Where did this file name come from, you might wonder? It is built on-the-fly from the name of the asset in the CC Libraries panel. If you change the name of the assets in the CC Libraries panel, the name in the Links panel changes.

Thankfully, when you choose File > Package to package all your linked files, InDesign has enough sense to go out and gather up any of your assets that are linked to your cloud storage, and make a local copy of these for you.

But I ran into a glitch recently. If your asset name in your CC Libraries panel contains a slash character “/”, you’ll get the following error when you try to use the Package command:

I assume this limitation exists because the slash “/” character isn’t legal in filenames on some operating systems. I did some quick testing, and the “/” character fails on both Macintosh on Windows, the “?” character fails on Windows but not Mac, and the “:” fails on Macintosh (I didn’t test it on Windows). Curiously, if you type a period as the first character of a CC Library asset name, when you package, the asset is correctly copied to the Links folder, but it is hidden, since on the Macintosh, filenames that begin with a period are considered hidden files. Save that one for April Fool’s Day to torment your colleagues.

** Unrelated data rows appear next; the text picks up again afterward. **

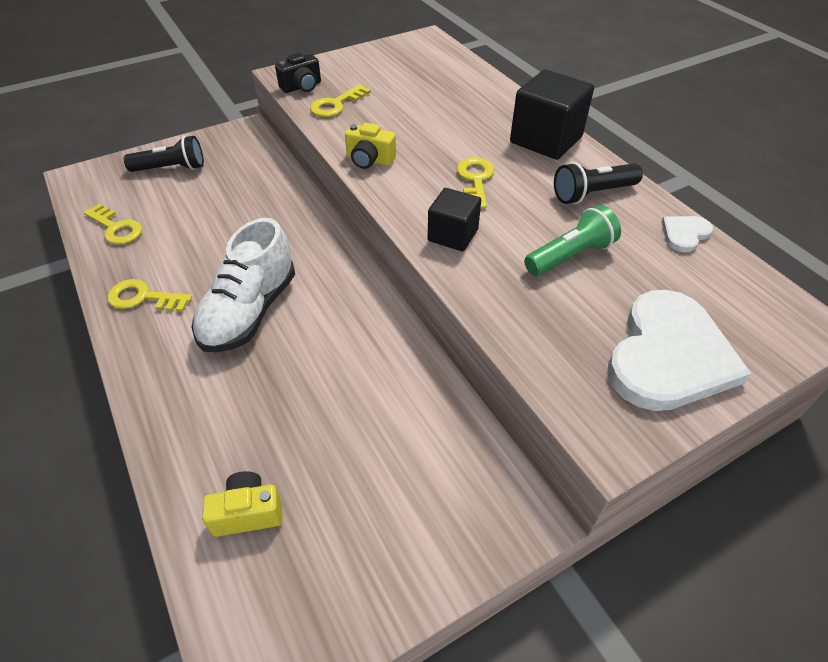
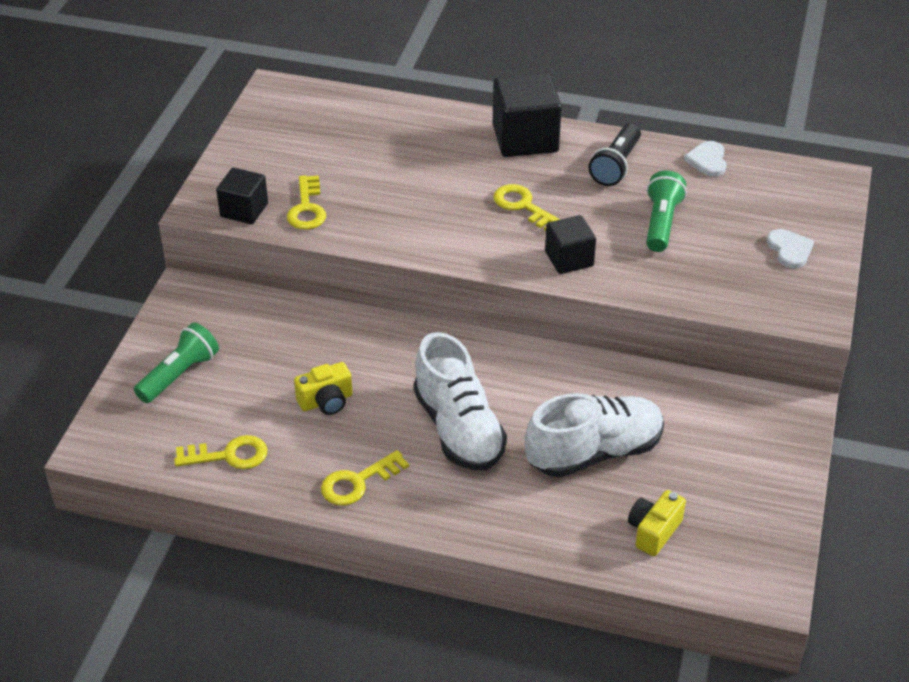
camera: 45 degrees left, 5 degrees down
(171, 168) = (179, 375): black flashlight -> green flashlight
(302, 87) = (244, 210): black camera -> black cube
(306, 404) = (594, 452): none -> white shoe
(369, 160) = (419, 241): yellow camera -> yellow camera (326, 401)
(668, 355) = (790, 250): white heart -> white heart, size x0.45

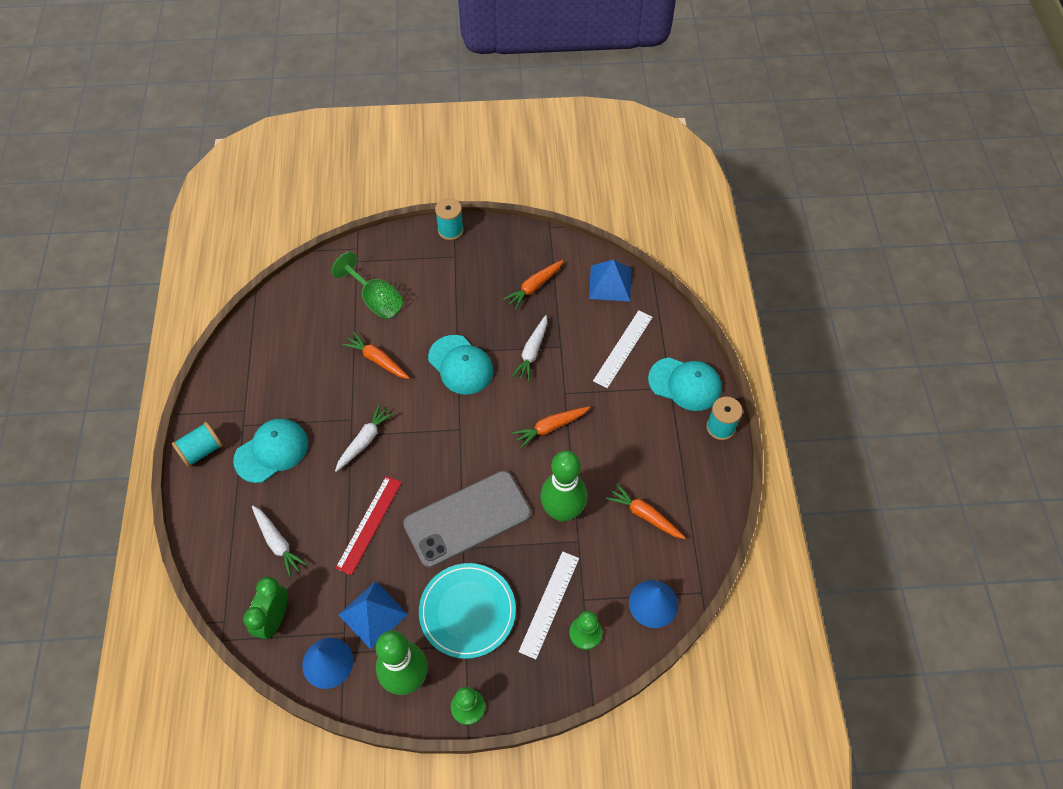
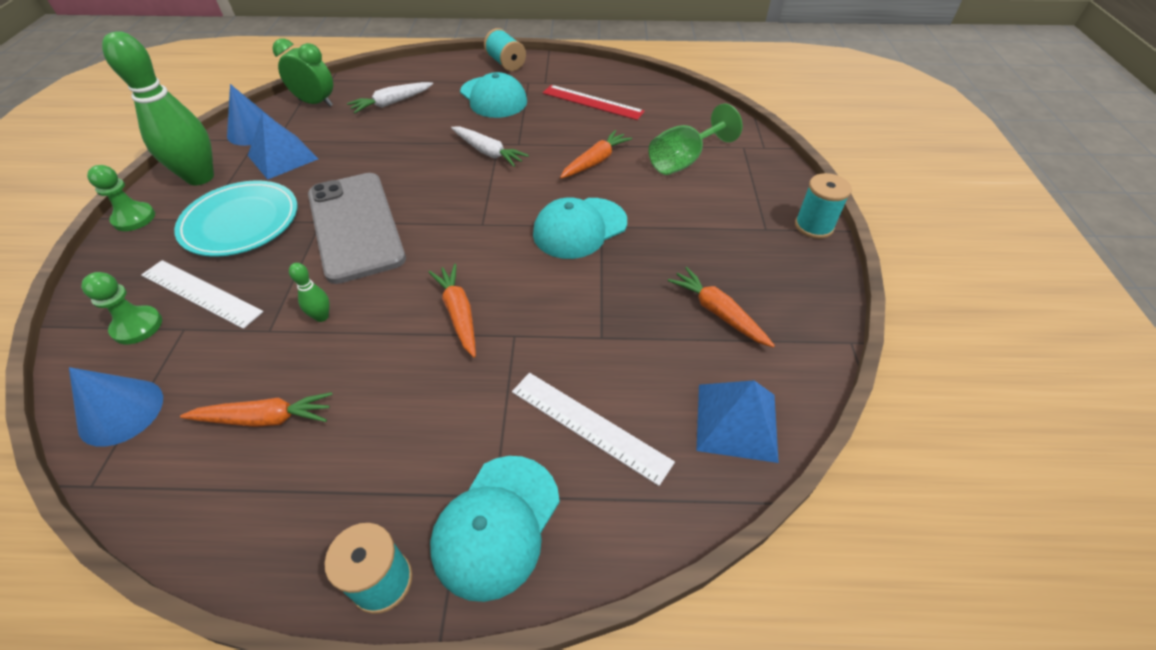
camera: 95 degrees right, 10 degrees down
(369, 524) = (384, 155): red ruler -> red ruler (592, 102)
(532, 352) = (593, 302): white carrot -> none
(562, 511) = (322, 316): green bowling pin -> green bowling pin, size x0.41
(644, 515) = (265, 418): orange carrot -> orange carrot turned 45 degrees clockwise

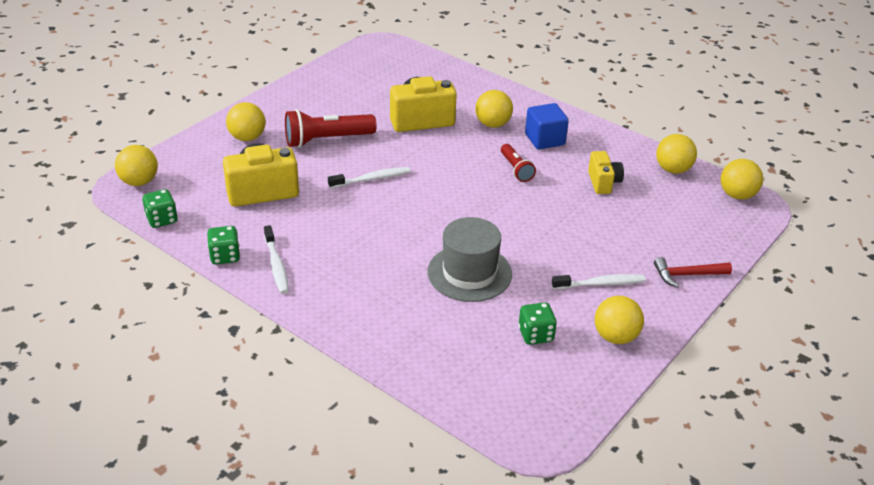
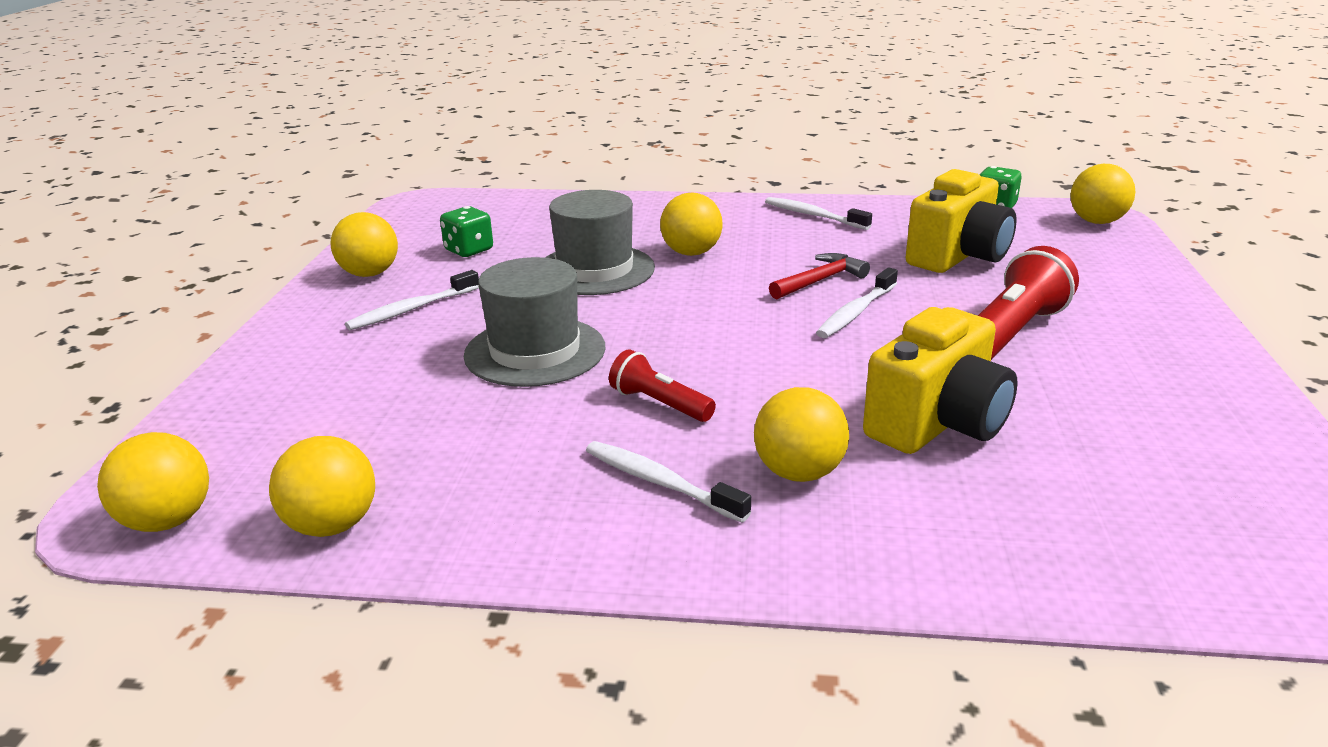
camera: 150 degrees right, 10 degrees down
(225, 256) = (874, 206): green dice -> none
(247, 137) = (1110, 297): yellow ball -> yellow ball (691, 253)
(545, 139) = (660, 482): blue cube -> white toothbrush
(549, 221) = (535, 351): none -> grey hat
(603, 183) = (478, 440): yellow camera -> none
(687, 275) = (278, 356): red hammer -> red hammer (819, 281)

So with these file naming issues in mind, it’s a best practice to limit your CC Library asset names to include only A-Z, a-z, 0-9, hyphens, underscores, and spaces to ensure current and future compatibility.

Keith Gilbert is a design consultant, developer, educator, speaker, and author. His work has taken him throughout North America, Africa, Europe, and Asia. During his 35+ year career his clients have included Adobe, Apple, Target, Oracle, and the United Nations. He is the author of several popular titles for LinkedIn Learning, Adobe Press, and CreativePro. Find him at gilbertconsulting.com and on Twitter @gilbertconsult
  • Andre Vandal says:

    I think spaces are also not recommended, especially for the web, no? I think this is why when you save for web on adobe products all spaces are replaced with underscores _

    • Lulu says:

      Spaces will be replaced by %20, which is the hex code of the Ascii space character. It’s not that readable, therfore and for historical reasons, spaces are sometimes replaced by underscores or the minus character.. This should be only true for library assets that are used in a web environment. how this concerns Indesign is not that clear to me.

  • Lulu says:

    just my 5 cents: .filenames as hidden is not a OSX property, but since ever a Unix property. As OSXs undelying systen is a Unix OS, the hidden filename property is inherited from there.

  • Tim Hughes says:

    This failure to collect a file with a slash in the name has been the case for, well ever since I can remember (CS2). As Lulu points out, a UNIX issue. I initially had problems with legacy jobs that included / in file names that were fine used in Quark documents and before OSX.

  • Dixie Church says:

    I find it hard to include any “illegal” characters in a file name, folder name, etc. even if “allowed”. Somewhere down the road they’re going to bite you, you just don’t know when. Best to stay away from them like the plague. Yes, I’m old school and some tricks are best not relearned.

    • lulu says:

      People will include any character that the system will accept. It’s a matter of convenience. And then, Americans (English speaking people to be precise) always forget, that there are people around the world using more characters then an American can imagine. And the é,ê,Ä“,Ä™,Ä—’s are the simple ones.